The treasury forecast is based on the gas monopoly’s agreements to export gas to Egypt and Jordan. But these are high-risk deals. It’s worth noting that despite the Tamar and Leviathan partners’ talks of “tens of billions of dollars” in deals, in practice they have not released any numbers about minimum quantities or dollar sums that the mysterious Egyptian buyer Dolphinus is committed to taking.
Given the size of Egypt’s newly discovered gas reserves, it’s not at all clear why Dolphinus is importing Israeli gas at all. Production at Egypt’s biggest field is seven times Israel’s production in 2019 and will be expanding more over the years.
Last September, the grassroots Lobby 99 group asked Anat Guetta, the chairwoman of the Israel Securities Authority, to order the gas partners to reveal the exact assumptions they are employing in their financial reports to forecast future revenues. The ISA declined, saying it wasn’t their business to delve into forecasts.
In any event, the treasury is likely to be much more cautious and produce lower forecasts for future revenues from Tamar and Leviathan. More than that, a gas glut worldwide and in the Middle East, in particular, is likely to lead to lower gas revenues.
Gas stocks down
No matter, Netanyahu and Steinitz have an interest in ignoring the new economic reality because the gas framework they promoted set high prices for the gas sold to the biggest customer in Israel, state-owned Israel Electric Corporation.

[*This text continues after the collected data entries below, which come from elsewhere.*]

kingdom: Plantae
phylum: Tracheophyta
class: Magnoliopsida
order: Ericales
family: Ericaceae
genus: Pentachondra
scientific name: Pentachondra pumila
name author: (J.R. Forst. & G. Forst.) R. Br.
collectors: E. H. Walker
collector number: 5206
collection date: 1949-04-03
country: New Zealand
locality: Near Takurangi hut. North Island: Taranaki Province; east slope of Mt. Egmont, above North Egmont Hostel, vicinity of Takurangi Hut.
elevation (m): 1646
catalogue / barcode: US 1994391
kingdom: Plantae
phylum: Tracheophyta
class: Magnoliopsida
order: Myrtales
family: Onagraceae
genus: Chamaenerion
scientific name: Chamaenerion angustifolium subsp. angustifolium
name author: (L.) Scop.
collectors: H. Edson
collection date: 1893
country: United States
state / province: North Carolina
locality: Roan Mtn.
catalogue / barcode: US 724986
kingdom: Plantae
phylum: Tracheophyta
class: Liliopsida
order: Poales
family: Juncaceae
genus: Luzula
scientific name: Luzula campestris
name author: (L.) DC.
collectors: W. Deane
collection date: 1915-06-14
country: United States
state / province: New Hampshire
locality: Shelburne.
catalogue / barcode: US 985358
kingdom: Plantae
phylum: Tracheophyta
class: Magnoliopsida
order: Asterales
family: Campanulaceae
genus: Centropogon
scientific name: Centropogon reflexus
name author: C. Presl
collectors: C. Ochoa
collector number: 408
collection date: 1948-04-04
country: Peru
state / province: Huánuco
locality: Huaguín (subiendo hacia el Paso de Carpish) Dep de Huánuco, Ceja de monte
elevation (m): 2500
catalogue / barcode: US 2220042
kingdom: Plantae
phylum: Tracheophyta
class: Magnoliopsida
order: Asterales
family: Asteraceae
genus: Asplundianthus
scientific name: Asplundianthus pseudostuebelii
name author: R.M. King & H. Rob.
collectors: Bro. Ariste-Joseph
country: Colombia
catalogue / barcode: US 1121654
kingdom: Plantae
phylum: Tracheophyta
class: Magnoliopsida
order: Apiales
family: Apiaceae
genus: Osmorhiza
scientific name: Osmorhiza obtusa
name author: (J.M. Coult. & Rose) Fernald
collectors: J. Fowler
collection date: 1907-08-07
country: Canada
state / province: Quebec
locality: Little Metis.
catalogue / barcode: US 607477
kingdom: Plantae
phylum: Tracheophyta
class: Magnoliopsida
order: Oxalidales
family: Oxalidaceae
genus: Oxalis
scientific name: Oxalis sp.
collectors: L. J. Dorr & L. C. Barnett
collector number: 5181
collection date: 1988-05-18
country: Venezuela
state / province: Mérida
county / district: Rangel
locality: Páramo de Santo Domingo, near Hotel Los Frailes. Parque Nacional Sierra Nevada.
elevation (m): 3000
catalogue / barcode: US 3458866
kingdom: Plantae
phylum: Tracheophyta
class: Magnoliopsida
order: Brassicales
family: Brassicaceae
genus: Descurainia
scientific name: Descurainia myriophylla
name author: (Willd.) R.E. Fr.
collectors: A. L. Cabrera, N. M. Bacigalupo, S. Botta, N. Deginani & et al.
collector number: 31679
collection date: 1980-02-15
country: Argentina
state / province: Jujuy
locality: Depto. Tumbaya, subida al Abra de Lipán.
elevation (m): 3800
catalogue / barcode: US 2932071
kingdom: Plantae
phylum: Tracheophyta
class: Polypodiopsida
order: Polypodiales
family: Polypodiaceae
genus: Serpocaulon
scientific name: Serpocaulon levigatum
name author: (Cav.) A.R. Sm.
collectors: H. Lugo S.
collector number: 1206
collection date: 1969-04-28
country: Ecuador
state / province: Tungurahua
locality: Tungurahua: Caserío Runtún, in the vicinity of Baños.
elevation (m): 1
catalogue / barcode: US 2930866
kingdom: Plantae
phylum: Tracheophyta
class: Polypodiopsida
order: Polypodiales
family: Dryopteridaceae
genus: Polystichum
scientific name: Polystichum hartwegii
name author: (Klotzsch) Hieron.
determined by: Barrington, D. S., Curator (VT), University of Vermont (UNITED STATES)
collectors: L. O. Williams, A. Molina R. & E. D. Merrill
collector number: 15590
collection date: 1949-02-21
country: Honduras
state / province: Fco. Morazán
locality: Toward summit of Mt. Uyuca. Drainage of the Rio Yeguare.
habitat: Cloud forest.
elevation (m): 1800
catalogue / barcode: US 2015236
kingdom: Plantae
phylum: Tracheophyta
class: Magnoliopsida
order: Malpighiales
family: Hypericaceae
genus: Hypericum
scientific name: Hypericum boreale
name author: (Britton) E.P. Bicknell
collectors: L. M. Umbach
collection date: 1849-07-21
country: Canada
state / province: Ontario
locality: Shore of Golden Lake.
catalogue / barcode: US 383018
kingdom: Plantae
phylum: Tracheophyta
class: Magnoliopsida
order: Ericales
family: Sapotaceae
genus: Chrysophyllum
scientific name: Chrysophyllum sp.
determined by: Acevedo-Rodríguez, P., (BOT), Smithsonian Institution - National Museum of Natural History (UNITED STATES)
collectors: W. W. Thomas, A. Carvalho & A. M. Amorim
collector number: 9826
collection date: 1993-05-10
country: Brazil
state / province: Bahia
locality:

The updated estimates for gas revenues won’t just come as a shock to the right-wing voters who bought the story of the “hundreds of billions,” but to Kahol Lavan voters, too. The party bought the same story of natural gas wealth and have said it will use it to fix Israel’s broken healthcare system.
In the stock market, the loss of faith in the gas future has already gotten underway. Shares of Tamar Petroleum, the company created by Dekel Group controlling shareholder Yitzhak Tshuva to divest his stake in the Tamar field, are down 80% since the company went public. Analysts have started to point to the gaps between the gas company’s optimistic forecasts and the actual value of the contracts it’s signed.
If a new government is formed after the March 2 election, a painful process of disillusionment is sure to follow. To begin with, it will become clear that the revenues from gas in the coming years will be low relative to the deficits being projected. The government won’t have a sovereign wealth fund to come to the aid of the healthcare system. Next, it will become clear that in the long term, when the Sheshinski taxes start being paid, their role will be marginal relative to the size of the economy, the budget and the government’s financial commitments.
So, we’ll be left with the present. The gas framework sets the price of natural gas at $6 per million BTUs, three times the level elsewhere in the world. The worst thing about the present is that Israel has a prime minister and an energy minister who, when it comes to anything related to natural gas, are at best charlatans and at worst liars.